In a meeting a few weeks ago, a member of my household asked the rest of us for advice on whether she should join her coworkers in attending ceremonies honoring the returned hostages. The fact that she was asking the question, and that none of us had a clear answer, served to summarize the deeply mixed emotions that some of us have had about the clamor surrounding the release of the hostages. We find ourselves saddened that our natural human impulse to be happy for the former captives and their families has been so complicated by the atmosphere of hostility toward the Iranian people and the public silence about the 25-year history of U.S. intervention in Iran that led to the taking of the hostages.
The way the hostages' welcome has been portrayed in the news media as a universal outpouring of patriotism and national unity has also been cause for uneasiness. Many Vietnam veterans are rightly upset that the hostages are receiving so much glory when many of them suffered much more and still haven't been welcomed back into American society. And we couldn't help but notice the conspicuous absence of yellow ribbons in our low-income, predominantly black neighborhood. For many of our neighbors, inadequate food, cramped living quarters, unjust imprisonment, and mistreatment by those in authority is the substance of daily life.
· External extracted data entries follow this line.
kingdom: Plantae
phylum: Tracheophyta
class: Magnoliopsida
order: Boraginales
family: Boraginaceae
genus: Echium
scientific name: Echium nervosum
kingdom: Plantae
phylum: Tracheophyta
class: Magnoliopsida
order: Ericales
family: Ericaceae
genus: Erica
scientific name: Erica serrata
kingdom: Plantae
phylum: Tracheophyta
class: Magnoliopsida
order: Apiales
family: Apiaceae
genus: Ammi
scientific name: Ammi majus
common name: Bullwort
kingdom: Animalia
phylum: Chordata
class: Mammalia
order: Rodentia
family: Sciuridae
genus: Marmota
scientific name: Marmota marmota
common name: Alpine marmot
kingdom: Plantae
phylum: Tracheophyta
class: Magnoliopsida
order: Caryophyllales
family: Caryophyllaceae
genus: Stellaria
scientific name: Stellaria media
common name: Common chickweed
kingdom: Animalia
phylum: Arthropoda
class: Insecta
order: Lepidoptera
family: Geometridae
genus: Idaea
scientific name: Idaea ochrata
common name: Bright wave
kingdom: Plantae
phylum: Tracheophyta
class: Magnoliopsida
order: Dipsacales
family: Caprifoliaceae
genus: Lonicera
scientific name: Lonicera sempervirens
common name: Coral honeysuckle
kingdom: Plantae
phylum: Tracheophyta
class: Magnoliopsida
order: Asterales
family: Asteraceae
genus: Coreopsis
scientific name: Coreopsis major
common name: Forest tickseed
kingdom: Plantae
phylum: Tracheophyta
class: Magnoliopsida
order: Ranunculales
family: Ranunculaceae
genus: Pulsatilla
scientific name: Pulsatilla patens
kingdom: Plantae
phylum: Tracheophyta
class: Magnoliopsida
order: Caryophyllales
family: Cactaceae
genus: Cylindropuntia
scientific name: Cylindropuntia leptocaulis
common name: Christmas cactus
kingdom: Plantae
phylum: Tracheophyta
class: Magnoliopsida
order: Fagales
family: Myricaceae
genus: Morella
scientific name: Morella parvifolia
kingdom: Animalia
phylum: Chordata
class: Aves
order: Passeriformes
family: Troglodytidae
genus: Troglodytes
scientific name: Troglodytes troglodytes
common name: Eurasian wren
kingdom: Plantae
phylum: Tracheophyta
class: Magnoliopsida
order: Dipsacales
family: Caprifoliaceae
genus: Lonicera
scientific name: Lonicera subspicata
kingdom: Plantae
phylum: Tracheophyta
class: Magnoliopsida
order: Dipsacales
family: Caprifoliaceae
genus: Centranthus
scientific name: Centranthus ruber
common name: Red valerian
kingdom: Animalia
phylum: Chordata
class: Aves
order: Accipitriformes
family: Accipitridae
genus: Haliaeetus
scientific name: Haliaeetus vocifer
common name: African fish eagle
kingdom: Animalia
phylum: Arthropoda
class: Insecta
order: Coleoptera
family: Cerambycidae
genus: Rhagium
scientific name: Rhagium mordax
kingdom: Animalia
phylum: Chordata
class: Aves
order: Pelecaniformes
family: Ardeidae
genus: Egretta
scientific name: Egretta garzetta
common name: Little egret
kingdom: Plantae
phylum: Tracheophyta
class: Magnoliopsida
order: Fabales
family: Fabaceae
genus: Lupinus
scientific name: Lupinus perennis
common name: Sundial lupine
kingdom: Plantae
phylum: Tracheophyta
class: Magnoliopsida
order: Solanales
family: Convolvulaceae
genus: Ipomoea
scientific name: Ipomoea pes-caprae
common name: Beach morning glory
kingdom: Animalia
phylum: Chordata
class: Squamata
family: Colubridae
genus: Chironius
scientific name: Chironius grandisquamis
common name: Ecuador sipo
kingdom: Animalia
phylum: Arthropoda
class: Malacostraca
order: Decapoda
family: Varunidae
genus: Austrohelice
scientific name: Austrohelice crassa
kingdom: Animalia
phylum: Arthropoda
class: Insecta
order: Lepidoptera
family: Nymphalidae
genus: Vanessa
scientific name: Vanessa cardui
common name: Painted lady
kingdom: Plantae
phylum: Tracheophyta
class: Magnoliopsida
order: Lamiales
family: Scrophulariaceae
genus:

They have seen little to cheer about in the release of the hostages.
The settlement that freed the hostages gives little reason to cheer either. The agreement fails almost completely to deal with the substantive political issues that lay behind the hostage drama. The United States did promise as part of the settlement to refrain from future interference in Iran's internal affairs. If the U.S. holds to that promise it will make Iran unique among the nations of the world.
Aside from the obvious benefit to the freed hostages and their families, the primary beneficiaries of the settlement were the big U.S. banks. During all the months that the Iranians were unable to withdraw their assets from the United States, the banks were free to make profitable use of the Iranian money. In the end the banks got all their old loans to the shah paid off, including some that were illegal under Iranian law. The enormity of the dollar figures involved in the settlement only served to underline the extent of the shah's dependence on U.S. business interests.
One of the hostages has said that he is convinced that the students who held him weren't really interested in getting the shah back. Indications are that the seizure was undertaken primarily to strengthen the Islamic fundamentalist "mullah faction" in Iran's internal politics and to bring before world opinion the U.S. role in Iran. There is good reason to believe that at any point in the crisis the hostages would have been freed had the U.S. acknowledged its complicity in the shah's crimes and made a public apology.
Instead, former President Carter said that U.S. intervention in Iran was "ancient history" which had nothing to do with the hostages. Carter tried to simply wait out the Iranians, and when his patience grew thin, he ordered the ill-considered military rescue attempt in which eight U.S. soldiers died.
The taking of the hostages presented the United States with an historic opportunity, one that may never be repeated. We could have learned that a policy of justice toward other nations would make us more secure than all our military might. The Iranians' demand for an apology could have been the occasion for us to turn from empire and towards peaceful cooperation with other peoples.
Instead, the conclusion being drawn by our leaders is that we must be more forceful in dealing with the "barbarians" around the world who might challenge our right to dominate their nations. In the January, 1980 issue of Sojourners, Jim Wallis wrote, "The Bible says if we sow the wind we will reap the whirlwind. If we don't change our course, the Iranian crisis will be repeated in different forms and circumstances around the world."
In Iran the whirlwind has been, at least for now, postponed. The United States has again gotten itself off the hook without us having to face the truth about ourselves. But the interventionist rhetoric that is now filling the air of official Washington insures that we will surely face the whirlwind again.
Danny Collum was an Editorial Assistant at Sojourners when this article appeared.